His son, Nicholas (1800-1835), married Harriet Sweetser (1800-1885) in 1822 and they lived in Johnston with their five children. After Nicholas died in 1835, an estate inventory taken on February 17, 1835 was valued at $1,646.90. It included many fine furnishings, such as a secretary bookcase valued at $18, a card table at $15, and twelve parlor chairs at $15, among other items. This chest perhaps corresponds to a listing for a bureau valued at $6.50 in the bedroom. It could also correspond to the "low case drawers" mentioned above that Sarah Sheldon inherited from her father, Jeremiah Sheldon, Jr., which perhaps came into the family of her younger brother Nicholas after her death in 1840.
This three-drawer chest represents an exceedingly rare Newport case form and few examples of comparable quality are known. One in the Kaufman sold at Sotheby Parke Bernet Inc., as part of the legendary Mr. and Mrs. Walter B. Robb Collection, Important American Furniture, Sale 4478, November 1980, lot 1290 for $396,000, setting a world record for American furniture at the time. Another in the collection of the Dietrich American Foundation with a replaced top has a history in the Rush-Hazard-Commodore Families.7 A third example formerly in the collection of Alfred Maclay (1871-1944) inscribed "John" in chalk with replaced brasses and replaced moldings under the edge of the top sold at Christie's, January 15-16, 1999, lot 694. A fourth example missing its volutes of the feet was sold in these rooms, June 28-30 1984, lot 691 as the property of Mrs. Henry Drinker Riley. Another is in the Karolik Collection at the Museum of Fine Arts, Boston.8 Three others are in the collections of the Chipstone Foundation, Winterthur Museum and the Newport Restoration Foundation, respectively.9 One formerly in the collection of Bernard and S. Dean Levy (1738-1836) was by history originally owned by Moses Brown (1738-1836).10
1 See Morrison Heckscher, John Townsend Newport Cabinetmaker, New York, 2005, no. 17, pp. 108-11.
2 Heckscher, p. 70.
3 See Heckscher, nos. 24-27, pp. 128-131. See also pp. 67-8.

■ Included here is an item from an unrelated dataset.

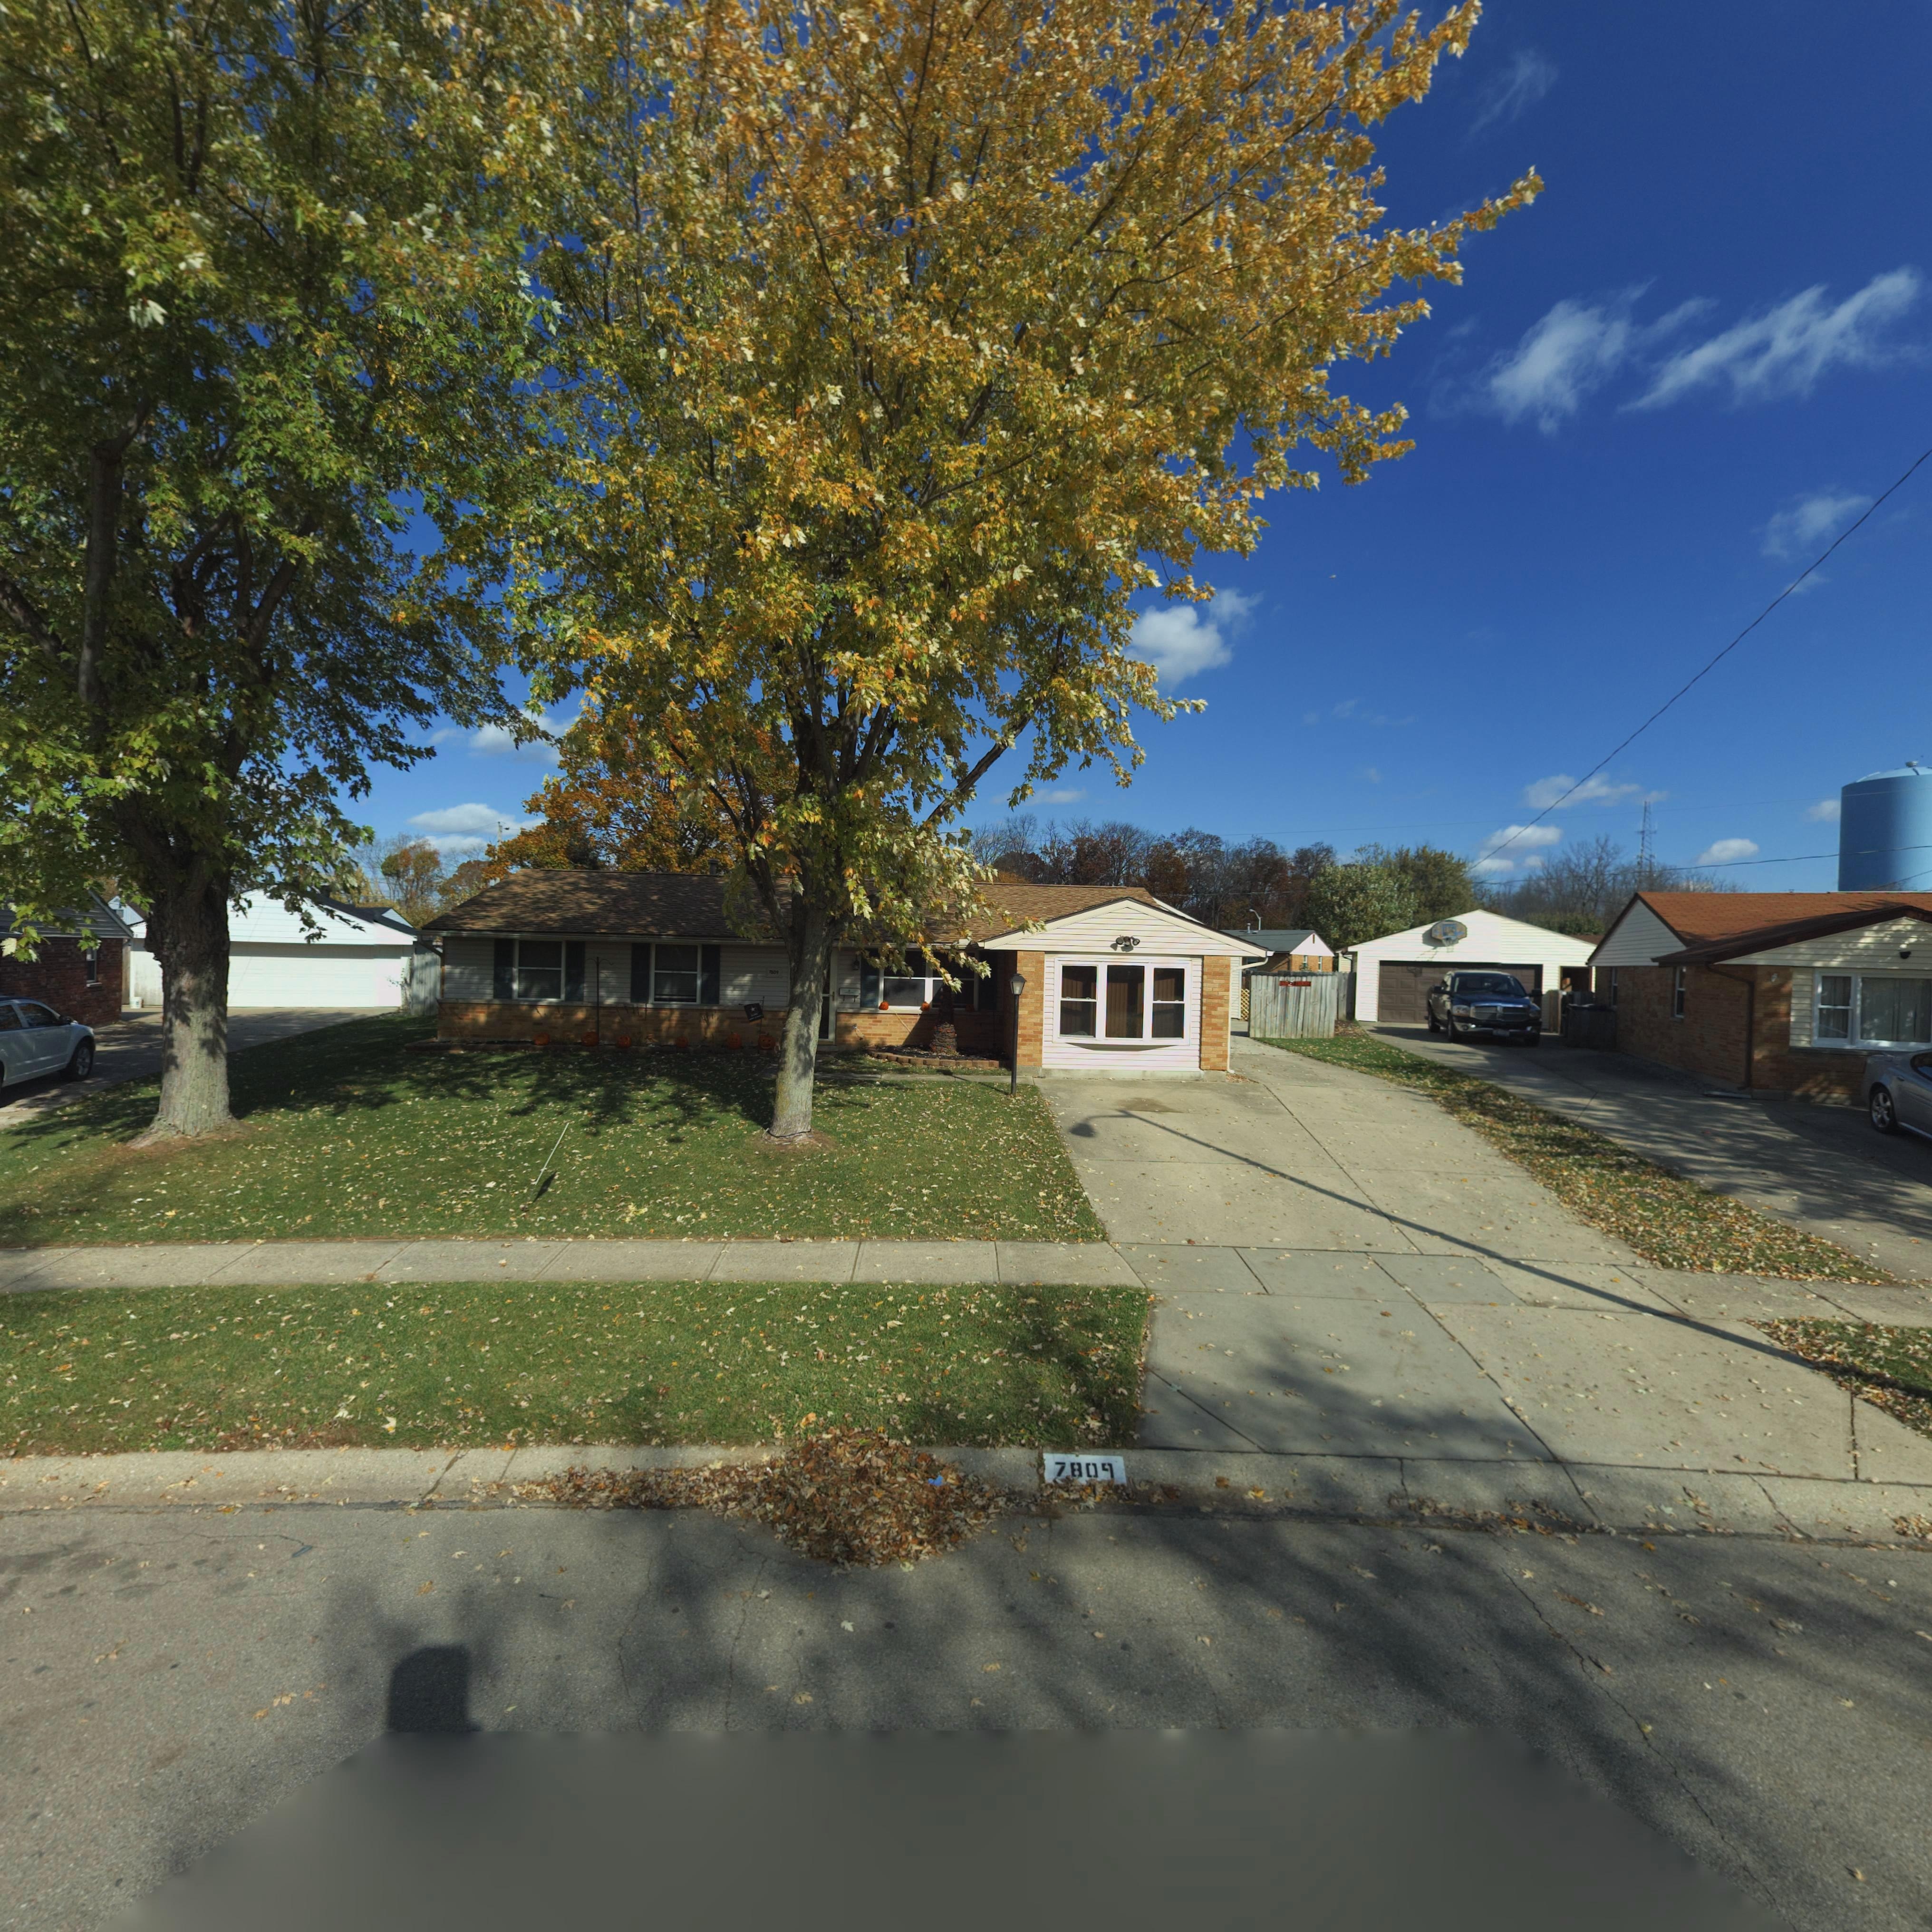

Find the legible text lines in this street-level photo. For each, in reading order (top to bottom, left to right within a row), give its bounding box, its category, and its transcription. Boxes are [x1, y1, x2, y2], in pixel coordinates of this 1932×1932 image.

[768, 969, 779, 975] StreetNumber: 7809
[1054, 1461, 1115, 1479] StreetNumber: 7809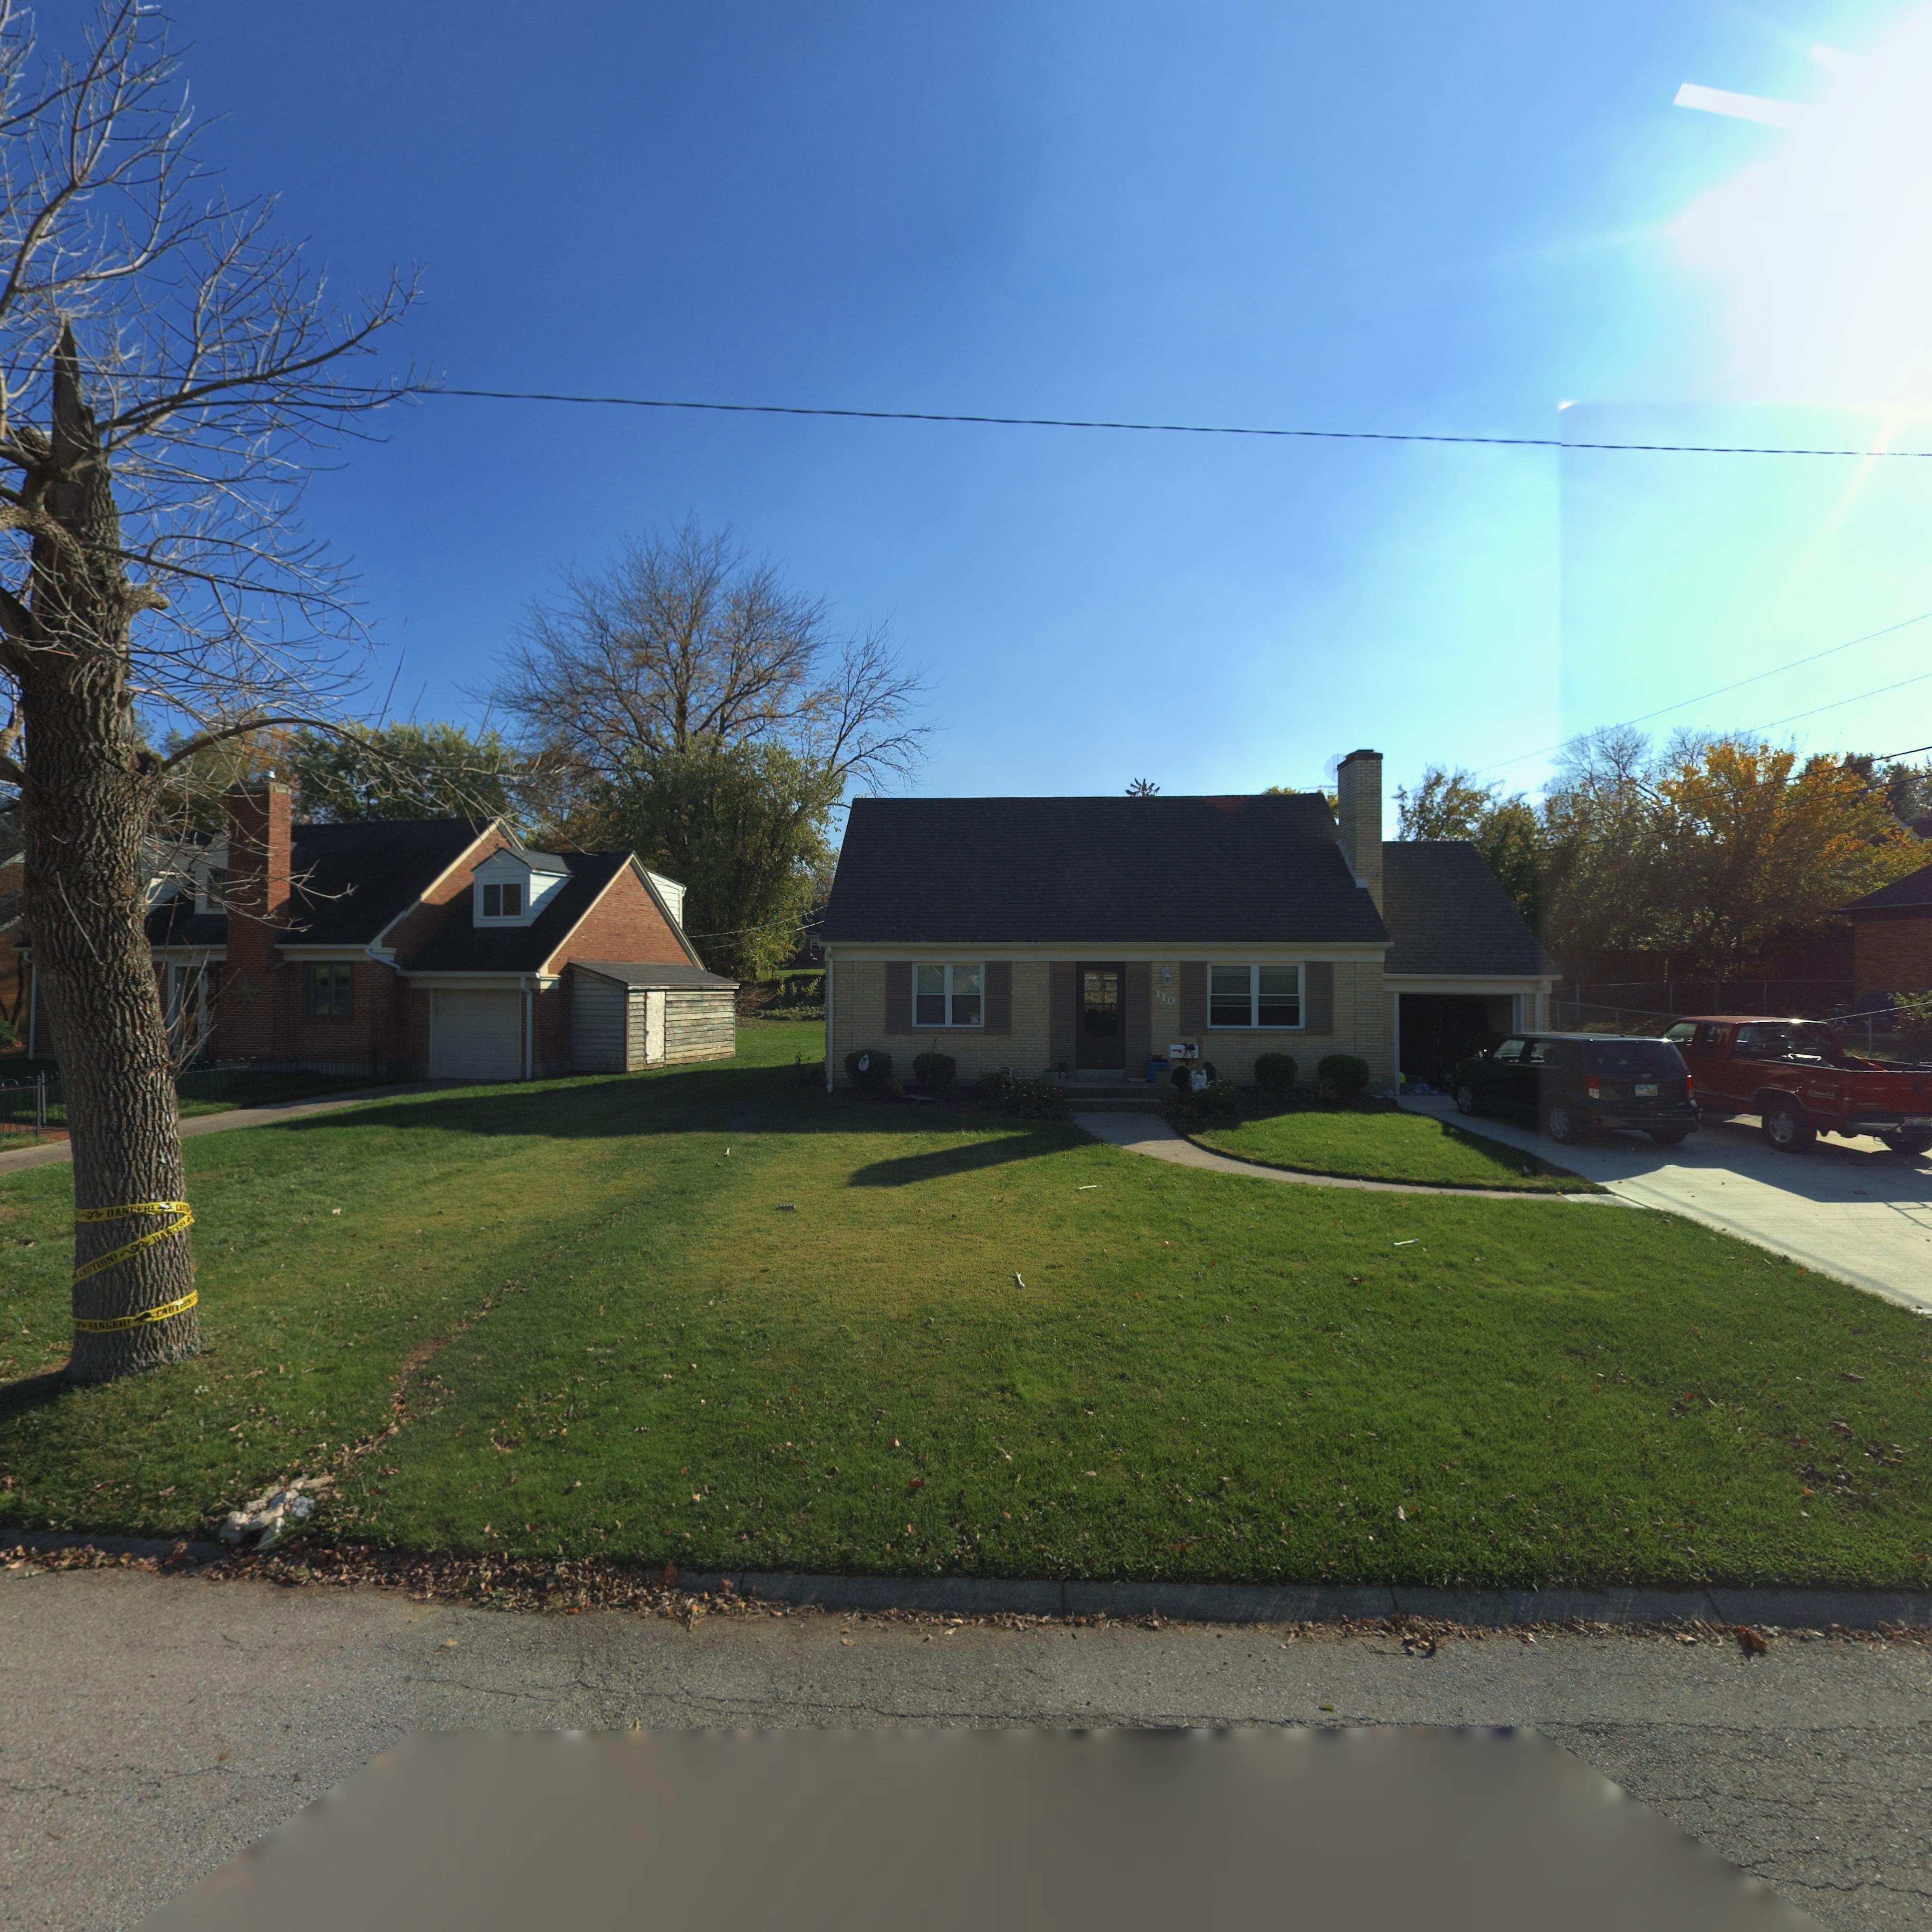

4 William Richard Cutter, New England Families, Volume 3, p. 1118.
5 Johnston Probate, Volume I, p. 183, Archives, Providence City Hall.
6 Johnston Probate, Volume 4, p. 298, Archives, Providence City Hall.
7 See Michael Moses, Master Craftsmen of Newport: The Townsends and Goddards, Tenafly, NJ, 1984, fig. 7.24, pp. 272 and 300.
8 See Edwin Hipkiss, Eighteenth Century American Arts: The M. and M. Karolik Collection, Boston: The Museum of Fine Arts, Boston, 1950, no. 37, pp. 66-7.
9 See Oswaldo Rodriguez Roque, American Furniture at Chipstone, Madison, WI, 1984, no. 4, pp. 8-11 and Nancy Richards and Nancy Evans, New England Furniture at Winterthur, 1997, no. 180, pp. 365-6.
10 See Moses, figs. 8.8-8.89, pp. 312-3.